I lavoratori di Ecotecnica minacciano lo sciopero in sette comuni

Sindacati di categoria lamentano mancato pagamento di una mensilità per 55 operatori ecologici. E in una lettera a prefetto e sindaci chiedono di sbloccare la situazione

LECCE - Gli operatori ecologici della ditta Ecotecnica sono sul piede di guerra e si dicono pronti a incrociare le braccia. Non hanno ricevuto, infatti, lo stipendio relativo al mese di marzo ed i sindacati di categoria sono intervenuti per sollecitare l’intervento della ditta che si occupa di gestione integrata dei rifiuti.

Il problema riguarda 55 lavoratori in tutto, attivi su 7 cantieri.

Le segreterie territoriali di Fp-Cgil, Fit-Cisl, Uilt-Uil, Fiadel, Ugl-Igiene Ambientale, di concerto con le rappresentanze sindacali unitarie (Rsu), hanno inviato una lettera al prefetto e ai sindaci dei Comuni interessati. Nella missiva si denuncia la mancata retribuzione della mensilità di marzo, scaduta il 15 aprile scorso. In più Ecotecnica, a detta dei sindacati, non avrebbe versato i fondi previdenziali e assistenziali di categoria (Previambiente e Fasda) e i fondi assicurativi ai suddetti operatori.

I lavoratori interessati dal problema prestano servizio nei cantieri di Alessano, Patù, Melpignano, Castrignano de’ Greci, Corigliano d’Otranto, Cursi e Carpignano Salentino.

**Attività**
**a.** Riduci a un elenco puntato il paragrafo dell'articolo che inizia con "Le segreterie territoriali", mantenendone i fatti principali.
**b.** Trascrivi fedelmente il tratto dell'articolo che va da "Sindacati di categoria lamentano" fino a "integrata dei rifiuti.".

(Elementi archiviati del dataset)

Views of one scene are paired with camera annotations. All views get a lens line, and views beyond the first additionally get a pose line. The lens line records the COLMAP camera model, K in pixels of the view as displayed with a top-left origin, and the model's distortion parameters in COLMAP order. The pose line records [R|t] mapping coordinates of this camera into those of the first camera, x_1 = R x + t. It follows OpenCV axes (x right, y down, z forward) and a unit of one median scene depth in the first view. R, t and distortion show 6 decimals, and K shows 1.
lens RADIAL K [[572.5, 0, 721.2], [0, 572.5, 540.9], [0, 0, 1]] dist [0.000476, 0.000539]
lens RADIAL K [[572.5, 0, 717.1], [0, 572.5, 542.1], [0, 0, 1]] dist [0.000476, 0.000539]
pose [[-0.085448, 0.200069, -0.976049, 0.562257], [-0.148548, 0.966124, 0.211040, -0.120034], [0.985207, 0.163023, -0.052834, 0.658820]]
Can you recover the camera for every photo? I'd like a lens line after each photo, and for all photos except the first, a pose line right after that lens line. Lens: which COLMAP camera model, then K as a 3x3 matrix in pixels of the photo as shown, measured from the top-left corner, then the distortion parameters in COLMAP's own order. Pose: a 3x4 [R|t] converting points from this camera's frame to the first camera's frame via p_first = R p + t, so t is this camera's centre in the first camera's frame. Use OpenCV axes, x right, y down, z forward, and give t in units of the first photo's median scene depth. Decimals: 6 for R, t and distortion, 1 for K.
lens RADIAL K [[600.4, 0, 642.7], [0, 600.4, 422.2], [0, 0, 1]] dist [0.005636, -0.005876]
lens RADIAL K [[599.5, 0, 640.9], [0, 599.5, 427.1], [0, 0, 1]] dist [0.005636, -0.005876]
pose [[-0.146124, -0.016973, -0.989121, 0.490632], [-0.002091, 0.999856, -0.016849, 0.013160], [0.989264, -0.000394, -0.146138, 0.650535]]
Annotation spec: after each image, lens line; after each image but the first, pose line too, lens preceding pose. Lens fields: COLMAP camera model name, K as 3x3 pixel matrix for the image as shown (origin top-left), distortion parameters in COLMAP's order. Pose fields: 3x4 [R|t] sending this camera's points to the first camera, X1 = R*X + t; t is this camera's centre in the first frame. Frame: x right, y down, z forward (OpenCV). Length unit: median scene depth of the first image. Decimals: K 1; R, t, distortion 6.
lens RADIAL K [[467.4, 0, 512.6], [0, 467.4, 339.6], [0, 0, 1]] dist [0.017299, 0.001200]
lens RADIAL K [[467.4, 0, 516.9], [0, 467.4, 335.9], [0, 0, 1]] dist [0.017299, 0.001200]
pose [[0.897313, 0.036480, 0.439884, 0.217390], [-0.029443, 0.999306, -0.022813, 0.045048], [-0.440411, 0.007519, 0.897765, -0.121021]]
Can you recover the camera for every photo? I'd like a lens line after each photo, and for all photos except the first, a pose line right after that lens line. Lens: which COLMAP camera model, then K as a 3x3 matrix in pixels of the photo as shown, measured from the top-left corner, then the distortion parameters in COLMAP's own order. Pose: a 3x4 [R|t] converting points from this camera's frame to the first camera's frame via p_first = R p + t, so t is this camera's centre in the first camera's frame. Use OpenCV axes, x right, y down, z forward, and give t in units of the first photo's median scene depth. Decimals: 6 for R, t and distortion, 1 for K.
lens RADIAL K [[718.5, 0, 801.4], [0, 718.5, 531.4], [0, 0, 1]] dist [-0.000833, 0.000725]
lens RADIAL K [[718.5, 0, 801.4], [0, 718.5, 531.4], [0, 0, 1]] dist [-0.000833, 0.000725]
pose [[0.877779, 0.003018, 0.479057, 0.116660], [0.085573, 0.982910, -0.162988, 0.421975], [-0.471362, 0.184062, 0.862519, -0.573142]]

**Risposte**
**a.**
- Le segreterie territoriali di Fp-Cgil, Fit-Cisl, Uilt-Uil, Fiadel e Ugl-Igiene Ambientale, insieme alle Rsu, hanno scritto al prefetto e ai sindaci dei Comuni interessati.
- La lettera denuncia il mancato pagamento della mensilità di marzo, scaduta il 15 aprile.
- Secondo i sindacati, Ecotecnica non avrebbe versato agli operatori né i fondi previdenziali e assistenziali di categoria (Previambiente e Fasda) né i fondi assicurativi.

**b.**
Sindacati di categoria lamentano mancato pagamento di una mensilità per 55 operatori ecologici. E in una lettera a prefetto e sindaci chiedono di sbloccare la situazione

LECCE - Gli operatori ecologici della ditta Ecotecnica sono sul piede di guerra e si dicono pronti a incrociare le braccia. Non hanno ricevuto, infatti, lo stipendio relativo al mese di marzo ed i sindacati di categoria sono intervenuti per sollecitare l’intervento della ditta che si occupa di gestione integrata dei rifiuti.